Houston Texans — 2021 Season Outlook

Brett Coomer/Staff photographer

History. The predecessor, Houston Texans, competed five decades ago in the now-defunct World Football League. Having no ancestral or other connection, the present version joined the American Conference of the National Football League as a 2002 expansion franchise. In the process, Houston’s former NFL operation, the Oilers, moved North to Tennessee and adopted the “Titans” as a team name. The Texans have rung up some measures of success at various times from 2011 through 2019. Six AFC South Division Champion banners now adorn their home NRG Stadium, a 72,220-seating capacity multi-purpose facility — anyone for a rodeo? — and the first NFL home venue to feature a retractable roof.   Yet in Houston’s nineteen seasons, it has yet to reach a Conference Title Game — now one of only four NFL teams never to compete in the Super Bowl. Following its solid 10-6 Division-leading 2019 campaign, Houston slumped badly to a 4-12 slate last season with its win total ahead of only Jacksonville in the 16 Team American Conference. The Management Group is headed by Janice McNair, heiress to her late husband, who is the founder and former owner Bob McNair. She and General Manager Nick Caserio face an uphill climb. 

Coaching and The Past Off-Season. January 28th of this year ushered in the arrival of David Culley to head up sideline patrols, replacing Interim Romeo Cannel.
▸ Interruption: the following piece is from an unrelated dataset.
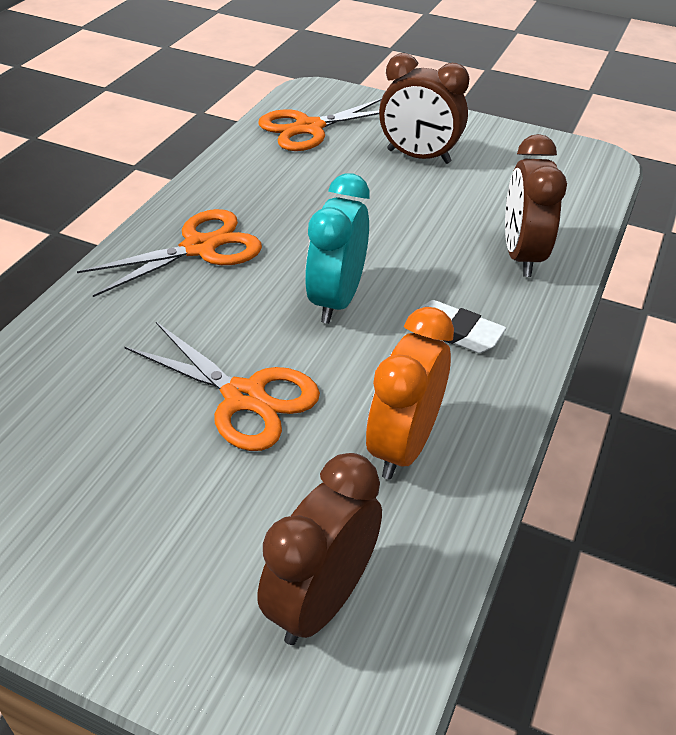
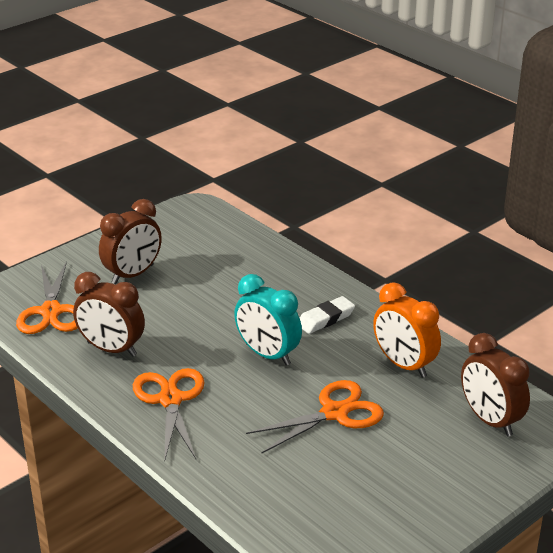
camera: 65 degrees left, 10 degrees down
(521, 256) = (272, 271): brown clock -> brown clock (111, 349)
While lacking prior head coaching at any level, the 65-year-old Tennessee native and Vanderbilt graduate Culley has served six different NFL teams as an assistant devoted mostly to guiding wide receivers. The staff includes Defensive Coordinator Lovie Smith, with Tim Kelly the lead Offensive Strategist. Clay Hampton stays on as Director of Football Operations, and Crennel has been retained as Senior Advisor, to the organization’s credit. 

The Recent Draft. For any 4-12 team, both the end of a regular season and the next player draft cannot arrive soon enough. Although only the Titans put up more than forty points per game on the Texans’ defense, the team ranked number 28 of 32 NFL squads. Efforts at trading the 2020 regular starting Quarterback Deshaun Watson have run aground from allegations of sexual misconduct, and even a pair of April Draft Day agreements supposedly negotiated between the Jets and Miami fell through. Thus, Houston was left off the “clock” until Round 3, when the 67th overall selection delivered Stanford Quarterback Davis Mills. Noteworthy among the remaining four was Garrett Wallow, a Linebacker out of Texas Christian who projects favorably in the Lovie Smith 4-3 defensive scheme. Post-draft opinions are mixed, averaging out to a Grade C overall consensus rating.     

Up Ahead. Preparations for the September 12th regular season (and home) opener vs. Jacksonville are underway at Houston Methodist Training Center. A shroud hangs over, as Watson has checked into Camp, accompanied by all troublesome behavioral issues, including his incessant demands for a trade. An observer has described this franchise as “in limbo” — the most optimistic assessment now prevailing.